INSTRUCTIONS TO FOLLOW: From the data below, return all lines holding the string "Item".

SUPPLIED ENTRIES START

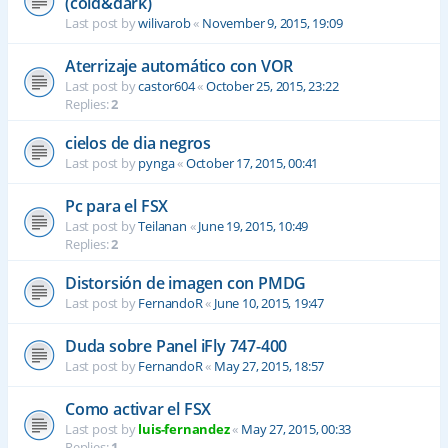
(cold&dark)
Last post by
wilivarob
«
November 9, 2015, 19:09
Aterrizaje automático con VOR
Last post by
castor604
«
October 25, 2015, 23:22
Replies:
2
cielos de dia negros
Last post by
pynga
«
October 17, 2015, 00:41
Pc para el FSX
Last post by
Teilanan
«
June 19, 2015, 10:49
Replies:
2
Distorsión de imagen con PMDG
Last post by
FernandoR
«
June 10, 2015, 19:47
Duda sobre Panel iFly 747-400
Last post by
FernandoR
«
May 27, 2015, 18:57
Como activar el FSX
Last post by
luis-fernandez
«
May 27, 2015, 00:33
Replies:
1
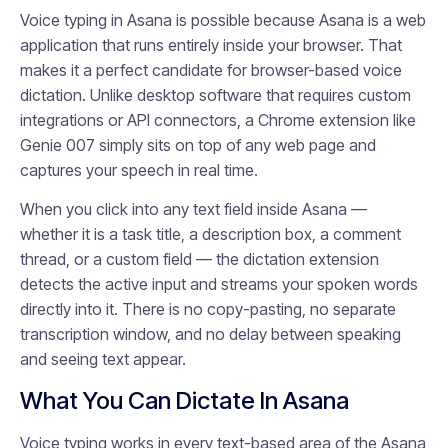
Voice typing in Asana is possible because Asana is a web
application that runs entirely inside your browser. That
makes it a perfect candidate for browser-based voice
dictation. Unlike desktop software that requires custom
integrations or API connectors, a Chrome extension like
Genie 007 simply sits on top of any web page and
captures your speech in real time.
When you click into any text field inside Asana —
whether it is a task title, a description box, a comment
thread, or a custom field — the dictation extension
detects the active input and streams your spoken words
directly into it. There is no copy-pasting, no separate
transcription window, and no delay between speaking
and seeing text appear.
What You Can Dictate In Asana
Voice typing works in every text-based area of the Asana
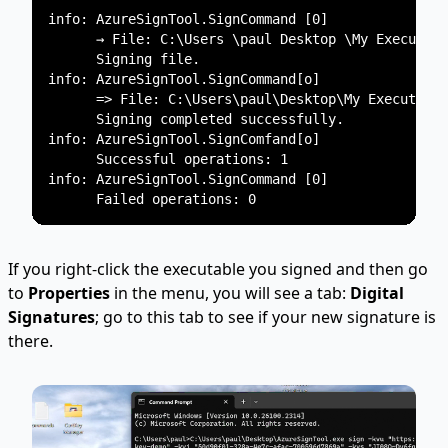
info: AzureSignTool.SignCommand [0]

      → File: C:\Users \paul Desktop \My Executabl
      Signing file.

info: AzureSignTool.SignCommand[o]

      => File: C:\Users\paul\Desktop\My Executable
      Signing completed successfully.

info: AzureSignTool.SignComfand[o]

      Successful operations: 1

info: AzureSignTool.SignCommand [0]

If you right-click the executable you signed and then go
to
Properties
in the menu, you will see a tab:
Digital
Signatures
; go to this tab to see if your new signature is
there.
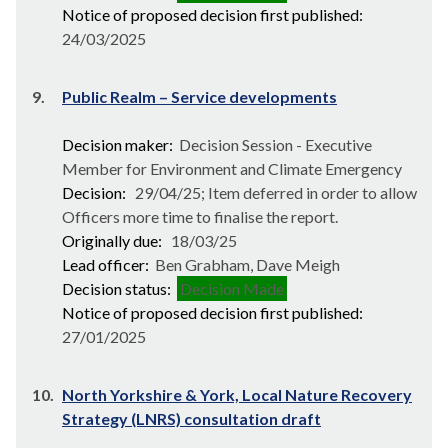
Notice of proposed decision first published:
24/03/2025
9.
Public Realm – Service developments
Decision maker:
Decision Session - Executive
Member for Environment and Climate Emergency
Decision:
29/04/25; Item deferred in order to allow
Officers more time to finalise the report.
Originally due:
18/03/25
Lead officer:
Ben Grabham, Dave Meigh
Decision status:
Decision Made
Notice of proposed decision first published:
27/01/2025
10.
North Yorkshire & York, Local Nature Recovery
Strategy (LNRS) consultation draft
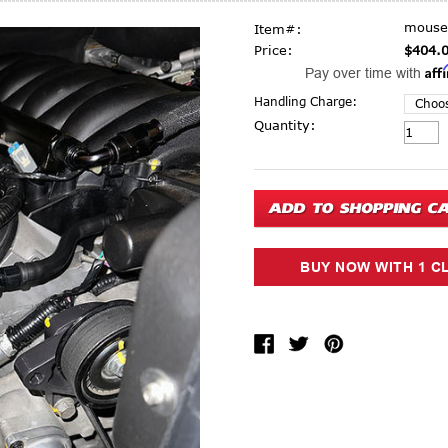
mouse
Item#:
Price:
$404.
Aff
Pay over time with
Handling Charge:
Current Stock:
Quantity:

SUPPLIED ENTRIES END
SUPPLIED ENTRIES START

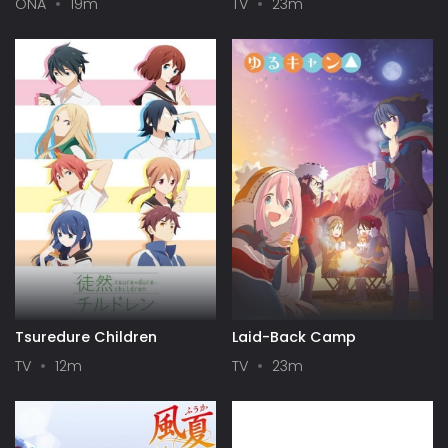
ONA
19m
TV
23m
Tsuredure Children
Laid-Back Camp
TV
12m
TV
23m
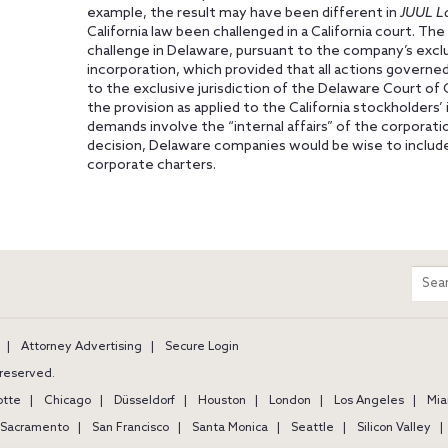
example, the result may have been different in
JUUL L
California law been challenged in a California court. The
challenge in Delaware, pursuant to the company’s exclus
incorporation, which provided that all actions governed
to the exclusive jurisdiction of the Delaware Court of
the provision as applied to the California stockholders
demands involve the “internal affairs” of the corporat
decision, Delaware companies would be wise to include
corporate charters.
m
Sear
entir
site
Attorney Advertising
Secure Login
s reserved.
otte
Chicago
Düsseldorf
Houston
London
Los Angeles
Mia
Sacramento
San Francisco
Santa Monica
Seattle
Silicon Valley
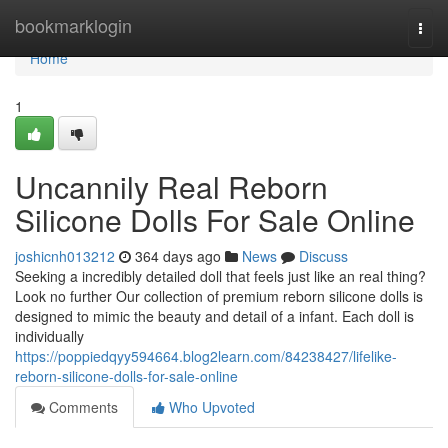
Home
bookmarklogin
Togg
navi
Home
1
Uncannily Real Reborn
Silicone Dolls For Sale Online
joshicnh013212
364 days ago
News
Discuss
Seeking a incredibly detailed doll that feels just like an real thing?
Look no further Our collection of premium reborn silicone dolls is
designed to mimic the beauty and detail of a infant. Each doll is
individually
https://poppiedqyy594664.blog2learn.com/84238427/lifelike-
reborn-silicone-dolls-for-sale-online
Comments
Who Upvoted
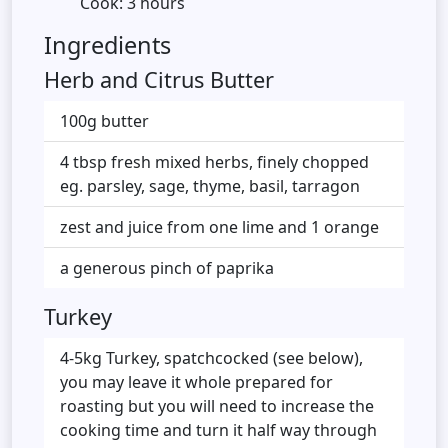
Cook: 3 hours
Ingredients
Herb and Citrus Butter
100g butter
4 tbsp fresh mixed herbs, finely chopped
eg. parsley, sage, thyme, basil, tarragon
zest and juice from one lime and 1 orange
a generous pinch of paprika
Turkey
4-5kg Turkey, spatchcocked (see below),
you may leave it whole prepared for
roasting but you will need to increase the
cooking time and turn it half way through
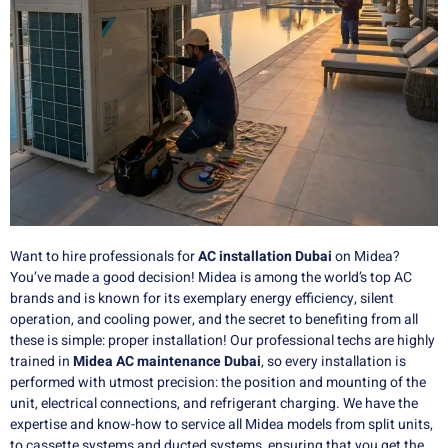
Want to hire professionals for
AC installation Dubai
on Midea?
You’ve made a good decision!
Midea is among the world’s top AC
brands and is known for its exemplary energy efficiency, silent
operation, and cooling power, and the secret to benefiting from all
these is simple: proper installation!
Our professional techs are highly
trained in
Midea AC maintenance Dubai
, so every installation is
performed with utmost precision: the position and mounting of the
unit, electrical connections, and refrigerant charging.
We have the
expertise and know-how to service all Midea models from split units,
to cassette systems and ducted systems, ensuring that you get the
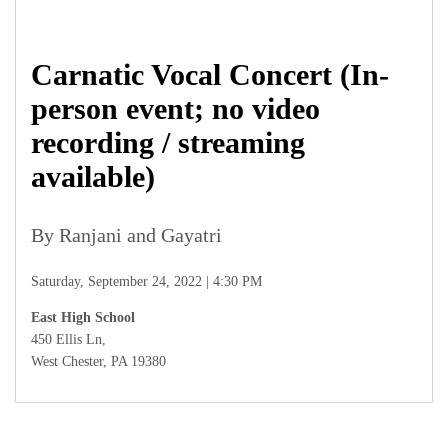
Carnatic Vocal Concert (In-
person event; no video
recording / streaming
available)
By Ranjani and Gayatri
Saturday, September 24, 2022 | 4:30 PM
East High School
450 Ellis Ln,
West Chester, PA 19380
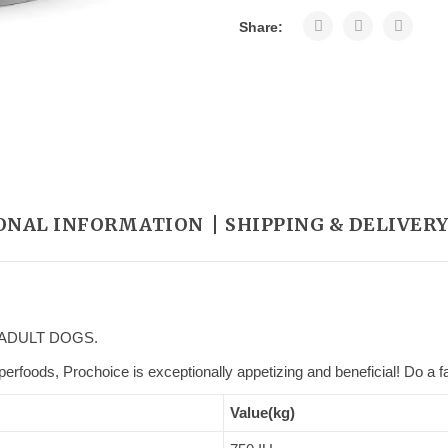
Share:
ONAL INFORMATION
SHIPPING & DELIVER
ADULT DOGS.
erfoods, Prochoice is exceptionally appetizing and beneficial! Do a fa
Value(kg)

SUPPLIED ENTRIES END

ANSWER TO THE PROBLEM:
29/04/25; Item deferred in order to allow
Item#:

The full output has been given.